Many of our service calls involve the need for the chimney flashing repair or replacement. Flashing consists of the metal panels at the chimney base, and its purpose is to create a waterproof connection between the roof top and the chimney. One reason flashing is a common problem for homeowners is that proper installation is not easy to achieve. When a flashing doesn't keep moisture out, water begins leaking into the home causing all sorts of damage, such as wood rot, mildew and mold.
Flashing doesn't last as long as other components of a chimney. Our technicians always include a careful inspection of the flashing during annual cleaning and inspection.
The chimney lining is an important safety feature of your chimney because it provides an extra layer of heat protection in the chimney and also increases efficiency of the appliance that is connected to the liner.
A flue lining in a masonry chimney is defined as "a clay, ceramic, or metal conduit installed inside of a chimney, intended to contain the combustion products, direct them to the outside atmosphere, and protect the chimney wall from heat and corrosion." Although building codes vary from one state or locality to another, the installation of flue lining has been recommended since the early part of this century, and indeed most fire codes now mandate liners.

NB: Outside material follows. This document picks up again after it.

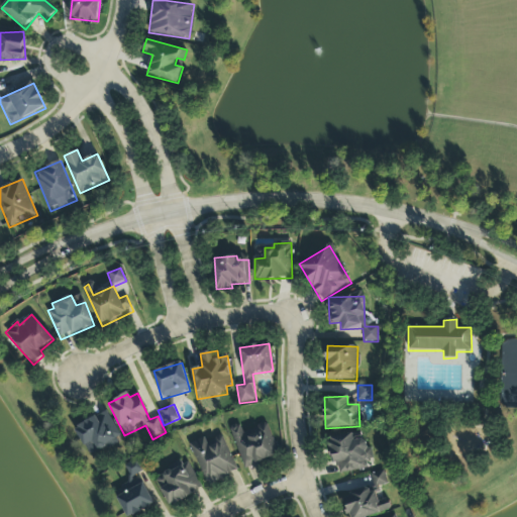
[(107,411),(75,427),(89,457),(121,441),(107,411)]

In the 1940's and again in the 1980's, masonry chimneys were tested by the National Bureau of Standards for durability due to the rising concerns about their performance and safety. The tests revealed that unlined chimneys were so unsafe that researchers characterized building a chimney without a liner as "little less than criminal". Liners in chimneys serve three main functions:
1. The liner protects the house from heat transfer to combustibles. In the NBS tests, unlined chimneys allowed heat to move through the chimney so rapidly that the adjacent woodwork caught fire in only 3 1/2 hours.
2. Liners protect the masonry from the corrosive byproducts of combustion. In the tests, it was determined that if the flue gases were allowed to penetrate to the brick and mortar, the result would be reduction in the usable life of the chimney. The flue gases are acidic in nature and literally eat away at the mortar joints from inside the chimney. As the mortar joints erode, heat transfers more rapidly to the nearby combustibles and dangerous gases such as carbon monoxide can leak into the living areas of the home.
3. Liners provide a correctly sized flue for optimum efficiency of appliances. Modern wood stoves and gas or oil furnaces require a correctly sized flue to preform properly. The chimney is responsible for not only allowing the products of combustion a passage out of the house, but the draft generated by the chimney also supplies the combustion air to the appliance. An incorrectly sized liner can lead to excessive creosote build up in wood burning stoves, and the production of carbon monoxide with conventional fuels.